> _DOCUMENT EXTRACT_:
# Request



## SweetRideNAz (May 16, 2003)

Hey i have a little request. Could u guys possibly got to my car domain site, and check out my car. I would like some opinions on what to do next. And also, what would be the next mod i should do to increase the off the line speed?


----------



## RedSER93 (Apr 11, 2003)

looks good i think it need to be lowered a bit, as far as performance, CAI, Header, Exhaust are good places to start


----------



## whiteb14 (Jul 7, 2002)

yeah... lower the whip! im not too fond of chrome rims on a b14 but they look ok. are you going for "GO" or "SHOW"?


----------



## SweetRideNAz (May 16, 2003)

Well actually i am going for both. Also i do have the lowering springs i just need to get the struts.


----------



## SweetRideNAz (May 16, 2003)

If u could, go ahead and answer the poll, it would help. If you think other than just post


----------



## SweetRideNAz (May 16, 2003)

> _EXTRACTED DATA_:

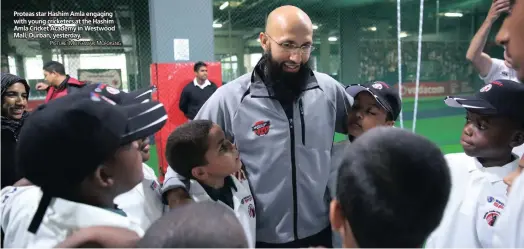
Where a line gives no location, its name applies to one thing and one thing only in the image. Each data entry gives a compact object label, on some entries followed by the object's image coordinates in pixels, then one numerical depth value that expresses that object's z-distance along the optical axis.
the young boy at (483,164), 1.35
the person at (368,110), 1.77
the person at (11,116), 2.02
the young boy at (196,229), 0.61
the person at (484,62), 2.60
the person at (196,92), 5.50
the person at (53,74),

==

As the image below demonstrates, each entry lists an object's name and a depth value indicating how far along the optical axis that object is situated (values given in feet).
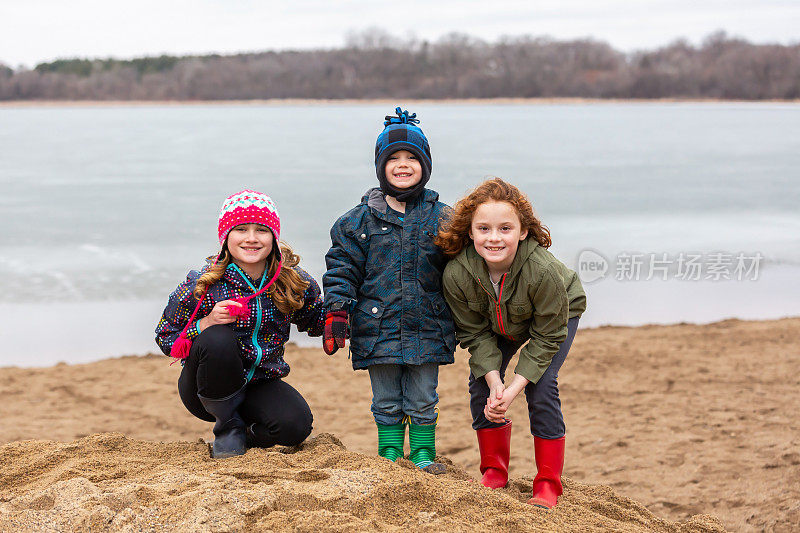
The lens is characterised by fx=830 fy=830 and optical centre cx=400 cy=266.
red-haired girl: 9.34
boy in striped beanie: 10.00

---

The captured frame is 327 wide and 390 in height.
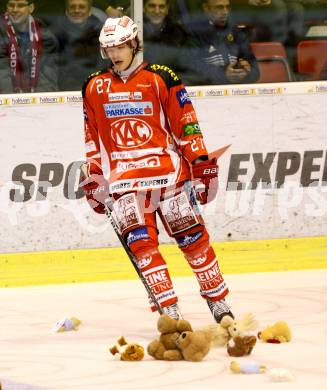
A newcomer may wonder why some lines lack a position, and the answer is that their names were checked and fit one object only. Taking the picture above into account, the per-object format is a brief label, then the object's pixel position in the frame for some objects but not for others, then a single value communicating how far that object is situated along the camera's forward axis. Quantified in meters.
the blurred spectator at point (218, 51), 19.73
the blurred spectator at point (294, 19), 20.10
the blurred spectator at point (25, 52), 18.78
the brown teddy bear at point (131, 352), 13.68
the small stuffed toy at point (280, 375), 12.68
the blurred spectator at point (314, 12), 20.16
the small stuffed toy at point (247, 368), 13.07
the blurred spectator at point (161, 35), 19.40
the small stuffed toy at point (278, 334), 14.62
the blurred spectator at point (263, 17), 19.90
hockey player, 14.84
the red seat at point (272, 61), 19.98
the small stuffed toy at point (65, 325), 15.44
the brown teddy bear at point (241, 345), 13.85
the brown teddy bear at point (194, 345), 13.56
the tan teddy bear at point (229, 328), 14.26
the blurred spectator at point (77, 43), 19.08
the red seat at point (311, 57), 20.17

> _ACTION ITEM 1_:
Please copy word for word the part of the forum thread from "Hey i have a" up to and including "the line speed?".
> _ACTION ITEM 2_:
Answer these questions from the forum thread:
(a) Which three places does RedSER93 name as good starting points for performance?
(b) What does whiteb14 say he is not too fond of on a b14?
(c) Which part does SweetRideNAz say he already has, and which part does he still need?
> _ACTION ITEM 3_:
Rewrite the paragraph of the forum thread that begins "Hey i have a little request" as a short list of its main points.

> _WRITTEN ANSWER 1_:
Hey i have a little request. Could u guys possibly got to my car domain site, and check out my car. I would like some opinions on what to do next. And also, what would be the next mod i should do to increase the off the line speed?

> _WRITTEN ANSWER 2_:
(a) CAI, Header, and Exhaust.
(b) Chrome rims.
(c) He has the lowering springs and still needs the struts.

> _WRITTEN ANSWER 3_:
- Asks others to visit the poster's car domain site and look at the car.
- Wants opinions on what to do next.
- Asks which mod to do next to increase off-the-line speed.